ROME (Reuters) - Italy ramped up coronavirus restrictions in Tuscany and four other regions, effective on Wednesday, to rein in the second wave of the pandemic, a health ministry source said on Monday.
Last week, the government imposed nationwide curbs including a nightly curfew, and divided the country into three zones based on the intensity of their COVID-19 outbreaks, calibrating additional limitations accordingly.
Tuscany, which includes the cities of Florence and Siena; Liguria; Abruzzo; Umbria and the southern Basilicata region are designated as ‘orange zones’ where bars and restaurants are closed but shops remain open. People are free to move within their towns and cities but not leave them.
The zoning depends on factors such as local infection rates and hospital occupancy. Milan and most of the industrial north are part of the ‘red zone’ under a partial lockdown.
The northern province of Bolzano will be added into the red zone, the source added.
The southern regions of Puglia and Sicily were already part of the orange zone.
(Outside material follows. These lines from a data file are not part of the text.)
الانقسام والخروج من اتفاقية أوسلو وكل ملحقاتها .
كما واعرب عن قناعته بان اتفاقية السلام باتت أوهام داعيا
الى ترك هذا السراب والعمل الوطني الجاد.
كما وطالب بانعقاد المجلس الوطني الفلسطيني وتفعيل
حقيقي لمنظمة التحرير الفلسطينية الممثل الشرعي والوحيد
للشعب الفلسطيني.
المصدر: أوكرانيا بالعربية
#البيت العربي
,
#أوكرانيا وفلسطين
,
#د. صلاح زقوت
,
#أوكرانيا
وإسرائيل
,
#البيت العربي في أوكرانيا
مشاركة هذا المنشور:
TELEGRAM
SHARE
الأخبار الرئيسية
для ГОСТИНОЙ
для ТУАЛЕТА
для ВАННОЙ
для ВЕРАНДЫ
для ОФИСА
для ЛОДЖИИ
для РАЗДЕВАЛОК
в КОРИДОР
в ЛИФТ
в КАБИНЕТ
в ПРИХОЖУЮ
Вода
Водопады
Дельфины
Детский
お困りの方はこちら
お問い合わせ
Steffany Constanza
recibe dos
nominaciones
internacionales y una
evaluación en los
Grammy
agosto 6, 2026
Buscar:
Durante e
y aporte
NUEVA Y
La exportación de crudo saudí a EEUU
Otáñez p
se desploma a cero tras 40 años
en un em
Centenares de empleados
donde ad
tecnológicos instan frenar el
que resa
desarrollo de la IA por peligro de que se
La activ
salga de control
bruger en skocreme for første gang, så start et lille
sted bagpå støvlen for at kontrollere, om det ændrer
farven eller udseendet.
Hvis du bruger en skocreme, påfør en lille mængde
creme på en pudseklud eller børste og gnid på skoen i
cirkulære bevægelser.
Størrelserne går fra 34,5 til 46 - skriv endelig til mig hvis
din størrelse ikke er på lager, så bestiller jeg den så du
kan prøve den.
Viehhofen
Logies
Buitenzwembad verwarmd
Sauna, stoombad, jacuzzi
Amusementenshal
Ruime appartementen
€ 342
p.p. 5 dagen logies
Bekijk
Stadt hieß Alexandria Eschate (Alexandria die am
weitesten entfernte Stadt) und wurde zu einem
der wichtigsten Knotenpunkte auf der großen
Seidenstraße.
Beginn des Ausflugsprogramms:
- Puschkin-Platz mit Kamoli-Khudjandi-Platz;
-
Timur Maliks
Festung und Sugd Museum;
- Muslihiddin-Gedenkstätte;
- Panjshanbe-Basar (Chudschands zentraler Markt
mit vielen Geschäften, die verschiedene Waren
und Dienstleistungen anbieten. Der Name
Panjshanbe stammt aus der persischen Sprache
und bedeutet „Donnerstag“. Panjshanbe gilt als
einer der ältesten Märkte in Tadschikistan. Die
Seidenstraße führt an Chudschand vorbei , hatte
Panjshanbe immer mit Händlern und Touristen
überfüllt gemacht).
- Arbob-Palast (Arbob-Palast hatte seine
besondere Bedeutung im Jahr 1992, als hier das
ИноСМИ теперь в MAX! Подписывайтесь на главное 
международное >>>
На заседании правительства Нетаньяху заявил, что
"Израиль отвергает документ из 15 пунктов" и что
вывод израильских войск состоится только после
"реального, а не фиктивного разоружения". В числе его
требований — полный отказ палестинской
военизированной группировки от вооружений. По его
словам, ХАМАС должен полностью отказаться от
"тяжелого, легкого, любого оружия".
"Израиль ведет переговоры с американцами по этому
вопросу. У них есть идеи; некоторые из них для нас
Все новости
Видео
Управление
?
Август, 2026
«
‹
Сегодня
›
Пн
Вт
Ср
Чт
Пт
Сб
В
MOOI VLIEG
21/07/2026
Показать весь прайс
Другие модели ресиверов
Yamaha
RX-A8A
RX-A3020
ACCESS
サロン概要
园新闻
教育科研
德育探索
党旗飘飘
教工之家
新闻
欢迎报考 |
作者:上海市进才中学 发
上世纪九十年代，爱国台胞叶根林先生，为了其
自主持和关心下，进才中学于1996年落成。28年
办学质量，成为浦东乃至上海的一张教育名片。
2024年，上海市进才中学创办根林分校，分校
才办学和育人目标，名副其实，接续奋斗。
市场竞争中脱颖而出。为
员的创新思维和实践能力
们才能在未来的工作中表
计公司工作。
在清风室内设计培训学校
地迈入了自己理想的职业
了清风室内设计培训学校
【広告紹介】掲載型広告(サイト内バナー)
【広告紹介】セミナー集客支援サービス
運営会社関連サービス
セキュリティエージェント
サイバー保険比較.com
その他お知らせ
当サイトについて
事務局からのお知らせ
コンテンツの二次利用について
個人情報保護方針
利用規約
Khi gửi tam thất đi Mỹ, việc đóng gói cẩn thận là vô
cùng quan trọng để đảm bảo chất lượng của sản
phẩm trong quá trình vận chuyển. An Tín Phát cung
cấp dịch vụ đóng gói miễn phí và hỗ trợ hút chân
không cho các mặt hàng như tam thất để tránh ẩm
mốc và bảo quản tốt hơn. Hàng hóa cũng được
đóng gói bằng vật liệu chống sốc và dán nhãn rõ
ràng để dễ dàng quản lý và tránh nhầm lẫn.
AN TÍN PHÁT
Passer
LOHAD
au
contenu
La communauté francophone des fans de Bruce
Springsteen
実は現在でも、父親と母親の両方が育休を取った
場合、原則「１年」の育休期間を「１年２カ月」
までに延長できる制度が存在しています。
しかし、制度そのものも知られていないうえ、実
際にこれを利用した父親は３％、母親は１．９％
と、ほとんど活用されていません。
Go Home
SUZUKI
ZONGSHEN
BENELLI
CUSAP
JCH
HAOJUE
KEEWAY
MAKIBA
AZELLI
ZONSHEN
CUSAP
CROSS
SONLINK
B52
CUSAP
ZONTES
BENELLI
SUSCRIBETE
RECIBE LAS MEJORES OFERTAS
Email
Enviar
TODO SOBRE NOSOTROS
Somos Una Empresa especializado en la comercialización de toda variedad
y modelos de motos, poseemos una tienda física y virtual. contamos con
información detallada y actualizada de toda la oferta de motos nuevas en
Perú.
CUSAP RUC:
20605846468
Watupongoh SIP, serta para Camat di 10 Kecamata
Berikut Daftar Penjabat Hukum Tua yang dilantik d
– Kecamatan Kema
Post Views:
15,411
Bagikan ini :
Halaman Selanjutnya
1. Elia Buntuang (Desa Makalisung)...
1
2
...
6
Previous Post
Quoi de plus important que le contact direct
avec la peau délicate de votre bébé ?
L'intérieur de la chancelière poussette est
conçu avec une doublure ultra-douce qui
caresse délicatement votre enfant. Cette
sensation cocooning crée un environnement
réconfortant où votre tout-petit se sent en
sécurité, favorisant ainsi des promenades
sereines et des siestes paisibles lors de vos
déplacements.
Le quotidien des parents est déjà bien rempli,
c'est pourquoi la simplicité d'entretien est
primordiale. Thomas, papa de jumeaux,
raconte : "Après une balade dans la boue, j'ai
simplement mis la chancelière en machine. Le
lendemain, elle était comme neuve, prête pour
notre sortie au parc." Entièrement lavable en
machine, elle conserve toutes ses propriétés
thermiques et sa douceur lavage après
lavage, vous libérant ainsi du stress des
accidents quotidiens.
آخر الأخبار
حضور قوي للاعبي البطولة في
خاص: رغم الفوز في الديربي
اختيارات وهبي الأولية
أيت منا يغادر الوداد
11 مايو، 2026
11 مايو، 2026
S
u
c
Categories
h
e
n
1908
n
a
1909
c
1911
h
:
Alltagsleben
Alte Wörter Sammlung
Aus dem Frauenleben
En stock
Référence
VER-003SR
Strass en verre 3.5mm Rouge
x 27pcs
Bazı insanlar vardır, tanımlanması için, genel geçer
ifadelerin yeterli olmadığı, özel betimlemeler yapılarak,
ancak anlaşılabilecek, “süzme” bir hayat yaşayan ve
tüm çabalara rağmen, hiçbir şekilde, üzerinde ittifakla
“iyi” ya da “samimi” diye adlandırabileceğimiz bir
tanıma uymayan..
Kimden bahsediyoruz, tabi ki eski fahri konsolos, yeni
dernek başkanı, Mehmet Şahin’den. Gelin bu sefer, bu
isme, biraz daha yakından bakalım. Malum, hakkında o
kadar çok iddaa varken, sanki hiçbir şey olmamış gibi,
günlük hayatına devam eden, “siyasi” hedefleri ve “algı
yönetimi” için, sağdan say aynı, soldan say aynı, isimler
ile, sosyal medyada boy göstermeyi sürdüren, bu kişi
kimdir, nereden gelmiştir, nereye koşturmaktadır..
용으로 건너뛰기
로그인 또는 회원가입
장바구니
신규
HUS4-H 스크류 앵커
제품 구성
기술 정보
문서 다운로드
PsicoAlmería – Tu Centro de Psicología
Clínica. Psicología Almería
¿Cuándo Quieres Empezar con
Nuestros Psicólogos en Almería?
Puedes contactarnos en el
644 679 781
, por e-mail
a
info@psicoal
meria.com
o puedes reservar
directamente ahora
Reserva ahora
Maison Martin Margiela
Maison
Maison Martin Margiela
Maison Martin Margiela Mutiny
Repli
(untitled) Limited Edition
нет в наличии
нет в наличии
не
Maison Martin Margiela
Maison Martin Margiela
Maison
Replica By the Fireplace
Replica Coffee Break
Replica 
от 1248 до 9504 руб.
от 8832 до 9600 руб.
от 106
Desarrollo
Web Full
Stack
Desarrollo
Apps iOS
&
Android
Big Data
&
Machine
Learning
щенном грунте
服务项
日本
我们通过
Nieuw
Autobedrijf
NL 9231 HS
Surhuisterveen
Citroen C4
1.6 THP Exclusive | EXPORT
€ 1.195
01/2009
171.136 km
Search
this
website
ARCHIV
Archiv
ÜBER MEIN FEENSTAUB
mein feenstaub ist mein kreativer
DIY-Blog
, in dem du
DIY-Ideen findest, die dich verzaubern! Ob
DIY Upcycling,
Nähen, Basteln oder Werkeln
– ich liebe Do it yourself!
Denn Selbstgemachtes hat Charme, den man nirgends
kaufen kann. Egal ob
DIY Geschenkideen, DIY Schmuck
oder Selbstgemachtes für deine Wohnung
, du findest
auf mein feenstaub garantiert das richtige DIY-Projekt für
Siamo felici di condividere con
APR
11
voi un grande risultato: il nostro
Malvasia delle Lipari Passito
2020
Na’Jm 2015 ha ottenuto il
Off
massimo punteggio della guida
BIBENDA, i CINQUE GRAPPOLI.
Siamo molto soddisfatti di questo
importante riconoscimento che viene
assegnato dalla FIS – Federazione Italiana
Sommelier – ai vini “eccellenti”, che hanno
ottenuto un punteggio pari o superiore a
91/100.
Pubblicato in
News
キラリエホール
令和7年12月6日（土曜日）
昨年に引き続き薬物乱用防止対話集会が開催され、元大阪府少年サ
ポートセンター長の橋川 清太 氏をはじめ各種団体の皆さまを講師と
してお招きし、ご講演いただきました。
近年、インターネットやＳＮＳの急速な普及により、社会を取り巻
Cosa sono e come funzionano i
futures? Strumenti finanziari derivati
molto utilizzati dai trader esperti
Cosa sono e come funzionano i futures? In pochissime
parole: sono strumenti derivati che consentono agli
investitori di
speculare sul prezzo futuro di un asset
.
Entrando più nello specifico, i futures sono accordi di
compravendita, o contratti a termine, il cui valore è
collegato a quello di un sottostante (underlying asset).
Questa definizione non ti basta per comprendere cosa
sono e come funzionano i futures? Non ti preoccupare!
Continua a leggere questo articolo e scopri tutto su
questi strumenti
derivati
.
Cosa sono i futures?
Italy, the first European country hard-hit by COVID-19, tamed its outbreak after a rigid lockdown in March and April, but has toughened up its curbs once again following a resurgence in infections and deaths.
On Monday, Italy registered 25,271 new infections after 32,616 the day before, mainly due to a customary fall in daily tests on Sundays. COVID-related deaths were 356, the health ministry said.
The steady surge in hospitalizations is straining the country’s health system, and doctors warn that Italy could suffer some 10,000 fatalities in the next month on current trends.
“The situation could become tragic. ... We need drastic measures, such as a total lockdown,” said Filippo Anelli, the president of Italy’s doctors federation.